Ansel Adams

Photographer
Date Of Birth:
20 February 1902
Date Of Death:
22 April 1984
Place Of Birth:
San Francisco, California
Best Known As:
Nature photographer of the American west
Ansel Adams's stark, detailed photographs of Yosemite National Park are among the most recognizable images in the world. Adams was a piano player who turned his attention to photography in the 1920s, inspired by the wilderness of central California. By the end of the 1920s he was earning a living from his photography, thanks largely to his association with the Sierra Club. In the 1930s and '40s his reputation grew and he spent a good deal of time in New York, advancing his career as an artist while working as a commercial photographer to pay the bills.

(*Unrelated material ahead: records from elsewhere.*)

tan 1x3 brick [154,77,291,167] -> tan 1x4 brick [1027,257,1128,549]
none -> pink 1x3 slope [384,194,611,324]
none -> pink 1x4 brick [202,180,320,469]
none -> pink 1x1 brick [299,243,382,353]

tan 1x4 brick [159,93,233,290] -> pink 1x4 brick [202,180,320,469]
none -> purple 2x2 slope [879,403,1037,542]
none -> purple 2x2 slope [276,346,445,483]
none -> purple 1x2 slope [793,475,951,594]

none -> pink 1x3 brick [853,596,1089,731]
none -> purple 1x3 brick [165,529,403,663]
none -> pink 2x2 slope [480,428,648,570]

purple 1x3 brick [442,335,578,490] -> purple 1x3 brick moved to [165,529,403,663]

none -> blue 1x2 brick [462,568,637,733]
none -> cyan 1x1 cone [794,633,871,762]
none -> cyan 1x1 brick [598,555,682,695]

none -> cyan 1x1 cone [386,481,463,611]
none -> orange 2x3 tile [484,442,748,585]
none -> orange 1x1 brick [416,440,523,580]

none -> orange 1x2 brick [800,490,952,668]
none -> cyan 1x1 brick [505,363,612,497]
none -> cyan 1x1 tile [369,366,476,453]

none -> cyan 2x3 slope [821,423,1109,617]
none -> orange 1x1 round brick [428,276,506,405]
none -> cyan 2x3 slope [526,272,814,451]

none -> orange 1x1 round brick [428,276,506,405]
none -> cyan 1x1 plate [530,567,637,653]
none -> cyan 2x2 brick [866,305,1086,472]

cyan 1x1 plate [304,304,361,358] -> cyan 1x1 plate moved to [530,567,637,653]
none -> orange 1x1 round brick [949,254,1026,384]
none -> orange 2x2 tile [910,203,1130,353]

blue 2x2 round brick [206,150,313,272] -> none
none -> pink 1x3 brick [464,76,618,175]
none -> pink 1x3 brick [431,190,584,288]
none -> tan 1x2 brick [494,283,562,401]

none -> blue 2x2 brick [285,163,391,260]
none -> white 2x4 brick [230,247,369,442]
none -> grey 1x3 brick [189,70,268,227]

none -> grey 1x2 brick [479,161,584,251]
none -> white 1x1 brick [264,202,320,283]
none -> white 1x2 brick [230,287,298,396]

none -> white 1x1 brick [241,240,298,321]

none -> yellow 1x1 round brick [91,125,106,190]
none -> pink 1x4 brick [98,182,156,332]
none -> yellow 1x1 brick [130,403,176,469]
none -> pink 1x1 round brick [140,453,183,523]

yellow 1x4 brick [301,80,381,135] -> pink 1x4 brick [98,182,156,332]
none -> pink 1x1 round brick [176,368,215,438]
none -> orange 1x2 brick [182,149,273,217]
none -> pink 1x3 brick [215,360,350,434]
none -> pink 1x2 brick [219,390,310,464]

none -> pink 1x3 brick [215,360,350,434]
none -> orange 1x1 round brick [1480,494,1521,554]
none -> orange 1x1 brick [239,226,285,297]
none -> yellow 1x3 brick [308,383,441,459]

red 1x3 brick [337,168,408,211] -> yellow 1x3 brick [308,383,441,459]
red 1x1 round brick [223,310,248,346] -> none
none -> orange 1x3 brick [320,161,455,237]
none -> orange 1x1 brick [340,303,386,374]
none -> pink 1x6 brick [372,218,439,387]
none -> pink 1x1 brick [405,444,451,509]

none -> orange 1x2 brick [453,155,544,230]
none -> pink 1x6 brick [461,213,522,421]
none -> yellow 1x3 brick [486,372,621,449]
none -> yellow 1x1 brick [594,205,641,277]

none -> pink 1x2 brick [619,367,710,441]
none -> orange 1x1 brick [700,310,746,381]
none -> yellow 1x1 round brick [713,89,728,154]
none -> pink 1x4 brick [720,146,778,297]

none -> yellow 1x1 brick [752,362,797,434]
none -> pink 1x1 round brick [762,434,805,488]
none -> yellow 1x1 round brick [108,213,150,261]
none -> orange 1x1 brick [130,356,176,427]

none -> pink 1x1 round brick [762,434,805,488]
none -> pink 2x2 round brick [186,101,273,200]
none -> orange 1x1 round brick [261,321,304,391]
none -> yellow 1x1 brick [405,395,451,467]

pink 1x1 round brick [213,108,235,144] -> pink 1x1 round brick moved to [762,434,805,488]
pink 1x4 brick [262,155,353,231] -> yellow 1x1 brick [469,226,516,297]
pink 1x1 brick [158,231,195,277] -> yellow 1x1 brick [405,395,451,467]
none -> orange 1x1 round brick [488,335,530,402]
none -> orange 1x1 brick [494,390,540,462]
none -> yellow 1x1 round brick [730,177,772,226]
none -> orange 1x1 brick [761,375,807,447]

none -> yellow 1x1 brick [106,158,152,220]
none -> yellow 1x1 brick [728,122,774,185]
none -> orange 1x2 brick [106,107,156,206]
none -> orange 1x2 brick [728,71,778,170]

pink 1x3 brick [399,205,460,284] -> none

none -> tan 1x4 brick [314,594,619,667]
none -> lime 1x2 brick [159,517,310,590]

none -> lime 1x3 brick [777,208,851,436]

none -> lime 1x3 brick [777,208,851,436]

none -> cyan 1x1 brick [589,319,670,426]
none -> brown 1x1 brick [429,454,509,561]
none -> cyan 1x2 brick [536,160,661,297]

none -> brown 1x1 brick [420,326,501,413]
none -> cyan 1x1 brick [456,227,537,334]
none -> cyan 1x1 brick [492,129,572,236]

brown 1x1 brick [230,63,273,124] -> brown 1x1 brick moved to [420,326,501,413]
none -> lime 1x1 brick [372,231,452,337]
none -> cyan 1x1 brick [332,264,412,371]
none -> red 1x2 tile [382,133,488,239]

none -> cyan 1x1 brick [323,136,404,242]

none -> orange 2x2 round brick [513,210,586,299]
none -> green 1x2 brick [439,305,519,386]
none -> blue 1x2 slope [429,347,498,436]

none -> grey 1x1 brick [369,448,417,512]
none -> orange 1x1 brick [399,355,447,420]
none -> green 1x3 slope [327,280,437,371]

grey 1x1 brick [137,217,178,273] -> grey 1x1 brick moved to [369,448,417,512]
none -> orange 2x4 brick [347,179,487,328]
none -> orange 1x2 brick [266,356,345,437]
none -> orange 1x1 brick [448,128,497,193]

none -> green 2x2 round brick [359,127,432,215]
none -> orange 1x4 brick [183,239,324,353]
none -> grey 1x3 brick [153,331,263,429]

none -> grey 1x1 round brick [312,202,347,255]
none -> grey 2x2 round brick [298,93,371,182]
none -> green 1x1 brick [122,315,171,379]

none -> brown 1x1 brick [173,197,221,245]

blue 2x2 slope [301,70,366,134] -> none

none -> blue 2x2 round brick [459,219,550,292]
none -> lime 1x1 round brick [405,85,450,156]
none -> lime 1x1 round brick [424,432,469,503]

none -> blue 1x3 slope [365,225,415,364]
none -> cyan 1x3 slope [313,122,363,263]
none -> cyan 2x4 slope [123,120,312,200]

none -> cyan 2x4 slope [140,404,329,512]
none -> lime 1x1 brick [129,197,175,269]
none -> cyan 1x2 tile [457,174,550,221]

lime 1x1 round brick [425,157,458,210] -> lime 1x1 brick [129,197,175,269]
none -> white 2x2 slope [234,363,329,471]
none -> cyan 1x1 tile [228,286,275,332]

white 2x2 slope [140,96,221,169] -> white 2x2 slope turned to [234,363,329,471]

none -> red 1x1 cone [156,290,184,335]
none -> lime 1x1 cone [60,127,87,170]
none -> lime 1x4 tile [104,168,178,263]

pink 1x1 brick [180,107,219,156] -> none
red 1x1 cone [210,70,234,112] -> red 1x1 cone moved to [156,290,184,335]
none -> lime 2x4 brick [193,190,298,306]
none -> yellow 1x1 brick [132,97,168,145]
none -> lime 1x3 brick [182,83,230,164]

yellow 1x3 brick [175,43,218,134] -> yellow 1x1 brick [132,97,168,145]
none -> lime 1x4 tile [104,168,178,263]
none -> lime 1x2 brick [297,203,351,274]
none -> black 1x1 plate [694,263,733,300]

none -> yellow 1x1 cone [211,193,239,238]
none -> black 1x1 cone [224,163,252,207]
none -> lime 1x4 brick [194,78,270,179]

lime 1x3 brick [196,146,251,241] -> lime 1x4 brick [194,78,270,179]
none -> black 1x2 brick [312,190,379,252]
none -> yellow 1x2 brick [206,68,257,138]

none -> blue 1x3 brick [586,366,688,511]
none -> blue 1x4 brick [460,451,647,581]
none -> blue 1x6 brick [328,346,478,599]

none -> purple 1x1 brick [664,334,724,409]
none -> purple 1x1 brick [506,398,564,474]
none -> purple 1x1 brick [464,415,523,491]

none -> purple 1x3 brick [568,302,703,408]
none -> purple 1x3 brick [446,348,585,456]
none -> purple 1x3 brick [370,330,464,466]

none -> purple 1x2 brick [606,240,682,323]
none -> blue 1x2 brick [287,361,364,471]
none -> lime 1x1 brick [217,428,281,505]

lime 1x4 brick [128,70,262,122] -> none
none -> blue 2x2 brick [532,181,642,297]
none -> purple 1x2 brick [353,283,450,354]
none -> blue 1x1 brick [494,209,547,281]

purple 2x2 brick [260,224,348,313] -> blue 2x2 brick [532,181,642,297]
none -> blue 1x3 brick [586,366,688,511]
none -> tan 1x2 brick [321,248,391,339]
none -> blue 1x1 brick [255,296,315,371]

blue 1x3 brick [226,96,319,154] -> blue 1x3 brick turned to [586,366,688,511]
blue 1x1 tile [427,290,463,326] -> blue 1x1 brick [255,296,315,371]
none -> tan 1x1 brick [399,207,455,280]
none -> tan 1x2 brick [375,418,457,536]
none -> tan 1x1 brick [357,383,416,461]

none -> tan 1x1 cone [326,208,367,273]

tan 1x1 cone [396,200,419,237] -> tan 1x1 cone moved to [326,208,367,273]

He wrote many technical works and encouraged museums and colleges to add photography departments, but didn't achieve financial success for his art until late in life, when his images of Yosemite and the American southwest became icons of both 20th-century photography and environmental awareness. Like guitarist Les Paul, Adams was known both as a technical innovator and a lifelong workhorse; he kept taking photos up until his death at age 82.
Extra Credit:

According to a biography by William Turnage, “When Adams was only four, an aftershock of the great [San Francisco] earthquake and fire of 1906 threw him to the ground and badly broke his nose, distinctly marking him for life.”